[Marxism] Reflections by Fidel: The Start of the Summit

Fred Feldman ffeldman at bellatlantic.net
Fri Apr 3 20:00:20 MDT 2009

Given the many criticisms that Fidel, Raul, and other Cuban leaders make of
Obama's stance and policies, Fidel's assessment of the significance of his
election is very calm and balanced and correctly positive, in my opinion.
Fred Feldman 

Reflections by Comrade Fidel


Today the G-20 Summit began. The experts in economic matters have made an
enormous effort. Some, with experience in important international positions;
others, as learned researchers. The subject is a complex one, the language
is new and demands that we be familiar with the terms, the economic facts,
the international agencies and the political leaders who have the greatest
weight on the international scene. Therefore, our desire to simplify and to
explain intelligibly what is happening in London, just as I see it.

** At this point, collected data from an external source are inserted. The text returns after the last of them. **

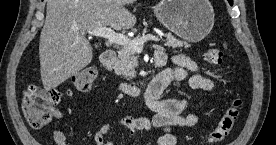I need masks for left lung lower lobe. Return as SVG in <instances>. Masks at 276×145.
Listing matches in <instances>:
<instances>
[{
    "label": "left lung lower lobe",
    "mask_w": 276,
    "mask_h": 145,
    "mask_svg": "<svg viewBox=\"0 0 276 145\" xmlns=\"http://www.w3.org/2000/svg\"><path fill=\"white\" fill-rule=\"evenodd\" d=\"M230 5H233V0H228Z\"/></svg>",
    "instance_id": "1"
}]
</instances>
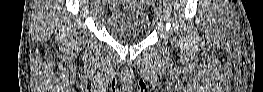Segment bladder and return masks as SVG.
I'll list each match as a JSON object with an SVG mask.
<instances>
[{
    "label": "bladder",
    "instance_id": "1",
    "mask_svg": "<svg viewBox=\"0 0 263 92\" xmlns=\"http://www.w3.org/2000/svg\"><path fill=\"white\" fill-rule=\"evenodd\" d=\"M127 6L112 10L106 18L110 36L122 43H136L150 32L149 20L140 1H127Z\"/></svg>",
    "mask_w": 263,
    "mask_h": 92
}]
</instances>
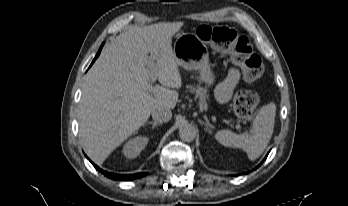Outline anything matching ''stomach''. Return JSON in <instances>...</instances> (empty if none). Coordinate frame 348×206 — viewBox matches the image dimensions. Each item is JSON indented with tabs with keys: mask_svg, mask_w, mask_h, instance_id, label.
Instances as JSON below:
<instances>
[{
	"mask_svg": "<svg viewBox=\"0 0 348 206\" xmlns=\"http://www.w3.org/2000/svg\"><path fill=\"white\" fill-rule=\"evenodd\" d=\"M173 53L179 66L186 70H197L201 82L207 86L213 85L215 77L209 63L208 48L195 34H179Z\"/></svg>",
	"mask_w": 348,
	"mask_h": 206,
	"instance_id": "0dacf381",
	"label": "stomach"
}]
</instances>
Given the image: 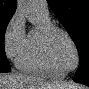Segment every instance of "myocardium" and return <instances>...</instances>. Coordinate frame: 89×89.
Segmentation results:
<instances>
[{
	"label": "myocardium",
	"mask_w": 89,
	"mask_h": 89,
	"mask_svg": "<svg viewBox=\"0 0 89 89\" xmlns=\"http://www.w3.org/2000/svg\"><path fill=\"white\" fill-rule=\"evenodd\" d=\"M58 34L65 36L75 51L76 64L72 69L61 70L59 68L57 61H56V58H55L54 53H53V41H54V38ZM43 44H44V49H45L47 59L49 60V62L53 66V68L60 71L63 75H66L70 72H73L79 67V65H80L79 49H78L74 39L71 37V35L63 28L57 27L55 25L46 27L43 31Z\"/></svg>",
	"instance_id": "1"
}]
</instances>
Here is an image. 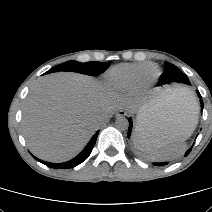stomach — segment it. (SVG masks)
Listing matches in <instances>:
<instances>
[{"mask_svg":"<svg viewBox=\"0 0 212 212\" xmlns=\"http://www.w3.org/2000/svg\"><path fill=\"white\" fill-rule=\"evenodd\" d=\"M141 114L143 117L145 116H153V110H152V105L151 102L145 104L142 106V108L139 110V113Z\"/></svg>","mask_w":212,"mask_h":212,"instance_id":"1","label":"stomach"}]
</instances>
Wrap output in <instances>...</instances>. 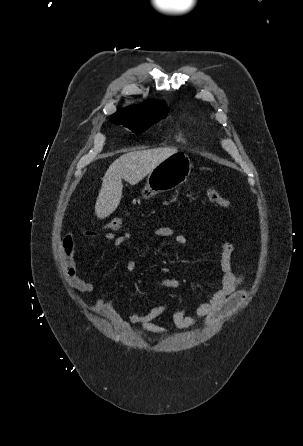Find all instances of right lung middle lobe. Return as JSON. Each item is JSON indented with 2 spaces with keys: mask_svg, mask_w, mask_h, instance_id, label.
<instances>
[{
  "mask_svg": "<svg viewBox=\"0 0 303 446\" xmlns=\"http://www.w3.org/2000/svg\"><path fill=\"white\" fill-rule=\"evenodd\" d=\"M168 109L158 108L153 112L144 115H122L113 114L110 118L115 124H123L133 132L139 134L147 130L151 125L158 122L161 118L166 117Z\"/></svg>",
  "mask_w": 303,
  "mask_h": 446,
  "instance_id": "dd1d6c3e",
  "label": "right lung middle lobe"
}]
</instances>
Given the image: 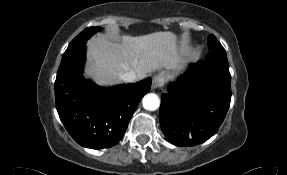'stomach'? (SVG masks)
<instances>
[{
	"mask_svg": "<svg viewBox=\"0 0 287 175\" xmlns=\"http://www.w3.org/2000/svg\"><path fill=\"white\" fill-rule=\"evenodd\" d=\"M184 61H181L180 63H178L177 65H175L171 70H166L164 71L162 74L165 76L166 79H170L173 74L175 73L176 70H179L181 68V64L183 63Z\"/></svg>",
	"mask_w": 287,
	"mask_h": 175,
	"instance_id": "0dacf381",
	"label": "stomach"
}]
</instances>
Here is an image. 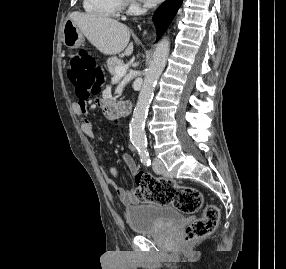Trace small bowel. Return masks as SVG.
<instances>
[{
  "label": "small bowel",
  "instance_id": "small-bowel-1",
  "mask_svg": "<svg viewBox=\"0 0 286 269\" xmlns=\"http://www.w3.org/2000/svg\"><path fill=\"white\" fill-rule=\"evenodd\" d=\"M86 97H80L76 102L73 103L72 109L74 113L78 116L81 123L82 132L90 139L96 141L99 145L96 156L104 170L105 179L107 183L114 188L117 196L124 204H133L138 201L134 190L126 189L120 187L116 184L114 179L124 178V174L115 167H108L105 164L104 156L106 153V146L103 140L97 135L94 130L93 124L89 119V107L86 103ZM96 106H99V110H103L106 114L103 116L104 120H116V111H108L106 106H108V101H96ZM121 162L127 167L130 174L135 175L138 172V167L134 159L128 155L124 154L121 156Z\"/></svg>",
  "mask_w": 286,
  "mask_h": 269
}]
</instances>
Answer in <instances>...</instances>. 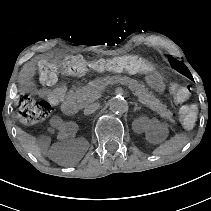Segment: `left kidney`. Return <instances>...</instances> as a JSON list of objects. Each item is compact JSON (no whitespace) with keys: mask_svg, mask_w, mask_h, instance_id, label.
<instances>
[{"mask_svg":"<svg viewBox=\"0 0 211 211\" xmlns=\"http://www.w3.org/2000/svg\"><path fill=\"white\" fill-rule=\"evenodd\" d=\"M148 126H150V121H149L148 124H147V127H148Z\"/></svg>","mask_w":211,"mask_h":211,"instance_id":"obj_1","label":"left kidney"}]
</instances>
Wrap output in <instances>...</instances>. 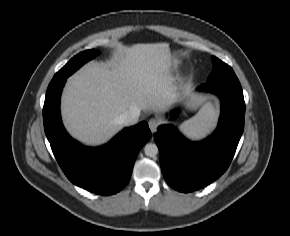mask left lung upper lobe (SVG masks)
Here are the masks:
<instances>
[{
	"instance_id": "5c2ea615",
	"label": "left lung upper lobe",
	"mask_w": 290,
	"mask_h": 236,
	"mask_svg": "<svg viewBox=\"0 0 290 236\" xmlns=\"http://www.w3.org/2000/svg\"><path fill=\"white\" fill-rule=\"evenodd\" d=\"M211 60L213 69L208 81L236 76L232 68L218 58L212 57Z\"/></svg>"
}]
</instances>
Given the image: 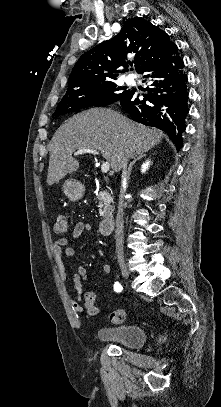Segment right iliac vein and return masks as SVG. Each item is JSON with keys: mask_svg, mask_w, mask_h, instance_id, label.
I'll return each instance as SVG.
<instances>
[{"mask_svg": "<svg viewBox=\"0 0 221 407\" xmlns=\"http://www.w3.org/2000/svg\"><path fill=\"white\" fill-rule=\"evenodd\" d=\"M120 270H121L123 277L128 280L130 278V272L127 269L126 265L120 264Z\"/></svg>", "mask_w": 221, "mask_h": 407, "instance_id": "63e3f726", "label": "right iliac vein"}]
</instances>
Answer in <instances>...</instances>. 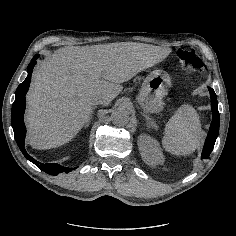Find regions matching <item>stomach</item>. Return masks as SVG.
I'll return each instance as SVG.
<instances>
[{"instance_id": "obj_1", "label": "stomach", "mask_w": 236, "mask_h": 236, "mask_svg": "<svg viewBox=\"0 0 236 236\" xmlns=\"http://www.w3.org/2000/svg\"><path fill=\"white\" fill-rule=\"evenodd\" d=\"M171 86L169 75L165 71L155 70L143 82L137 97L139 104L145 112L157 113L163 108L162 99Z\"/></svg>"}]
</instances>
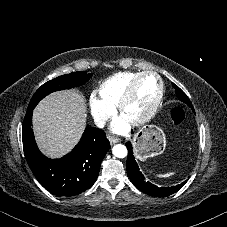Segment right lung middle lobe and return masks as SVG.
Here are the masks:
<instances>
[{
    "instance_id": "right-lung-middle-lobe-1",
    "label": "right lung middle lobe",
    "mask_w": 227,
    "mask_h": 227,
    "mask_svg": "<svg viewBox=\"0 0 227 227\" xmlns=\"http://www.w3.org/2000/svg\"><path fill=\"white\" fill-rule=\"evenodd\" d=\"M91 76L92 74H87L86 72H73L46 82L35 92L31 98L28 109H34L41 99L54 91L82 86Z\"/></svg>"
}]
</instances>
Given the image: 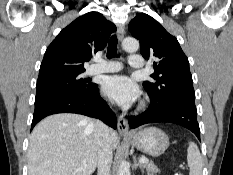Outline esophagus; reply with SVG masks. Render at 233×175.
I'll use <instances>...</instances> for the list:
<instances>
[{"label": "esophagus", "instance_id": "34e87169", "mask_svg": "<svg viewBox=\"0 0 233 175\" xmlns=\"http://www.w3.org/2000/svg\"><path fill=\"white\" fill-rule=\"evenodd\" d=\"M117 35H118L119 41H122L124 38V26L123 25L118 26ZM117 127H118V131L120 134H122V135H129L130 134L128 121L124 117V115H120L118 117Z\"/></svg>", "mask_w": 233, "mask_h": 175}]
</instances>
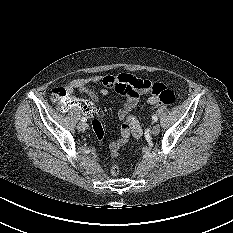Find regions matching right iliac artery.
<instances>
[{
	"label": "right iliac artery",
	"mask_w": 233,
	"mask_h": 233,
	"mask_svg": "<svg viewBox=\"0 0 233 233\" xmlns=\"http://www.w3.org/2000/svg\"><path fill=\"white\" fill-rule=\"evenodd\" d=\"M81 121H82V122H86L87 119H86L85 117H82V118H81Z\"/></svg>",
	"instance_id": "82829eb1"
}]
</instances>
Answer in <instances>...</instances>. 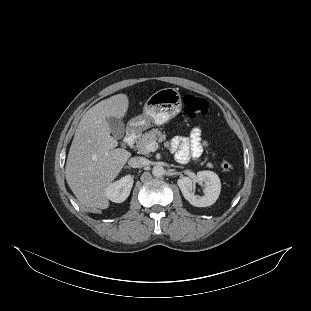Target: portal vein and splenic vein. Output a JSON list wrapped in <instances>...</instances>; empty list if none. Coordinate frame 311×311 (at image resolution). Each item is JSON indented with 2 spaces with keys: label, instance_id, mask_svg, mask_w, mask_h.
I'll use <instances>...</instances> for the list:
<instances>
[{
  "label": "portal vein and splenic vein",
  "instance_id": "obj_1",
  "mask_svg": "<svg viewBox=\"0 0 311 311\" xmlns=\"http://www.w3.org/2000/svg\"><path fill=\"white\" fill-rule=\"evenodd\" d=\"M158 149V143L156 141L151 142L150 144L147 145V150L149 152H155Z\"/></svg>",
  "mask_w": 311,
  "mask_h": 311
}]
</instances>
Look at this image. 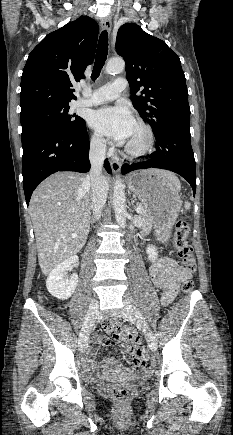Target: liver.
Wrapping results in <instances>:
<instances>
[{"instance_id": "6515ba94", "label": "liver", "mask_w": 233, "mask_h": 435, "mask_svg": "<svg viewBox=\"0 0 233 435\" xmlns=\"http://www.w3.org/2000/svg\"><path fill=\"white\" fill-rule=\"evenodd\" d=\"M174 178L165 170L150 169ZM91 182L83 174L57 172L33 192L30 215L35 232L39 266L44 275L84 247L90 229ZM76 233L77 237L71 235Z\"/></svg>"}]
</instances>
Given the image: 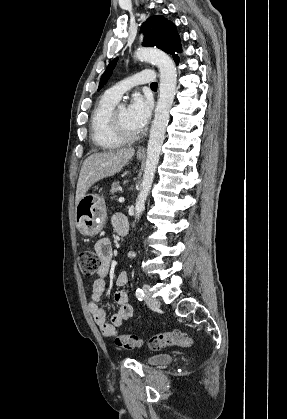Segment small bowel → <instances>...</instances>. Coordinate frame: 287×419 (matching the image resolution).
Instances as JSON below:
<instances>
[{
	"mask_svg": "<svg viewBox=\"0 0 287 419\" xmlns=\"http://www.w3.org/2000/svg\"><path fill=\"white\" fill-rule=\"evenodd\" d=\"M112 222L116 230L122 224H128L127 219L122 215L114 216ZM94 249L101 259V266L98 270V277L93 284L92 300L88 308L102 334L104 336L115 337L124 322L133 316L134 309L129 301L128 293L117 291L114 294V300L118 305V310L112 315L110 322L107 320L106 312L99 305V302L106 295L107 291L105 276L109 271L112 259L111 242L108 238H102L96 242ZM128 280V272L122 271L119 273L116 283L118 286H123L127 284Z\"/></svg>",
	"mask_w": 287,
	"mask_h": 419,
	"instance_id": "1",
	"label": "small bowel"
}]
</instances>
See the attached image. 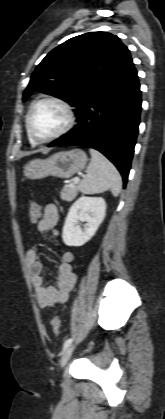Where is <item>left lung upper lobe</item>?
Segmentation results:
<instances>
[{"label":"left lung upper lobe","mask_w":165,"mask_h":419,"mask_svg":"<svg viewBox=\"0 0 165 419\" xmlns=\"http://www.w3.org/2000/svg\"><path fill=\"white\" fill-rule=\"evenodd\" d=\"M132 59L120 39L106 32H90L59 45L41 61L23 94L33 91L61 98L76 107L96 95Z\"/></svg>","instance_id":"5c2ea615"}]
</instances>
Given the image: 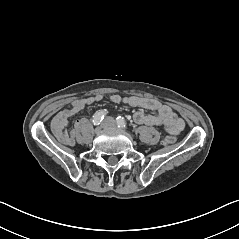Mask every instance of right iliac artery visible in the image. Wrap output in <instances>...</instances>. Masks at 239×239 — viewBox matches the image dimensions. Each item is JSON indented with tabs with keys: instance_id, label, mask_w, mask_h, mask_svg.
Returning <instances> with one entry per match:
<instances>
[{
	"instance_id": "obj_1",
	"label": "right iliac artery",
	"mask_w": 239,
	"mask_h": 239,
	"mask_svg": "<svg viewBox=\"0 0 239 239\" xmlns=\"http://www.w3.org/2000/svg\"><path fill=\"white\" fill-rule=\"evenodd\" d=\"M106 115V110H99L93 115L92 122L94 125H99Z\"/></svg>"
}]
</instances>
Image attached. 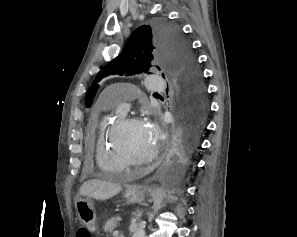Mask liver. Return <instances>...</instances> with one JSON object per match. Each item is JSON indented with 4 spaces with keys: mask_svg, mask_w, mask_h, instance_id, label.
Returning a JSON list of instances; mask_svg holds the SVG:
<instances>
[{
    "mask_svg": "<svg viewBox=\"0 0 297 237\" xmlns=\"http://www.w3.org/2000/svg\"><path fill=\"white\" fill-rule=\"evenodd\" d=\"M121 191L119 184L108 181L92 179L84 182L80 188V195L88 196L96 200H108Z\"/></svg>",
    "mask_w": 297,
    "mask_h": 237,
    "instance_id": "6515ba94",
    "label": "liver"
}]
</instances>
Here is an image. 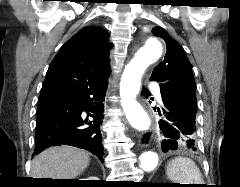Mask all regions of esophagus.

Nobody was surprised that Obama was the star of the London summit. 
He represents the most powerful and wealthiest country in the world. 
He is favored by special circumstances. Bush, lying, cynical, war-mongering
and nasty, is not there. Neither is McCain, mediocre and ignorant, thanks
precisely to Obama’s amazing victory, a black man in the country of racial
discrimination, where a majority of white voters cast their ballots for
McCain, but not in enough numbers to compensate for the votes of more than
90% of black and mixed race Americans, citizens of Latino origin, the poor
and those affected by the crisis. He has just been elected when other G-20
leaders are at the point of concluding their mandates and Obama will be the
probable president of the United States for the next eight years. It isn’t
strange that news from London revolve around him.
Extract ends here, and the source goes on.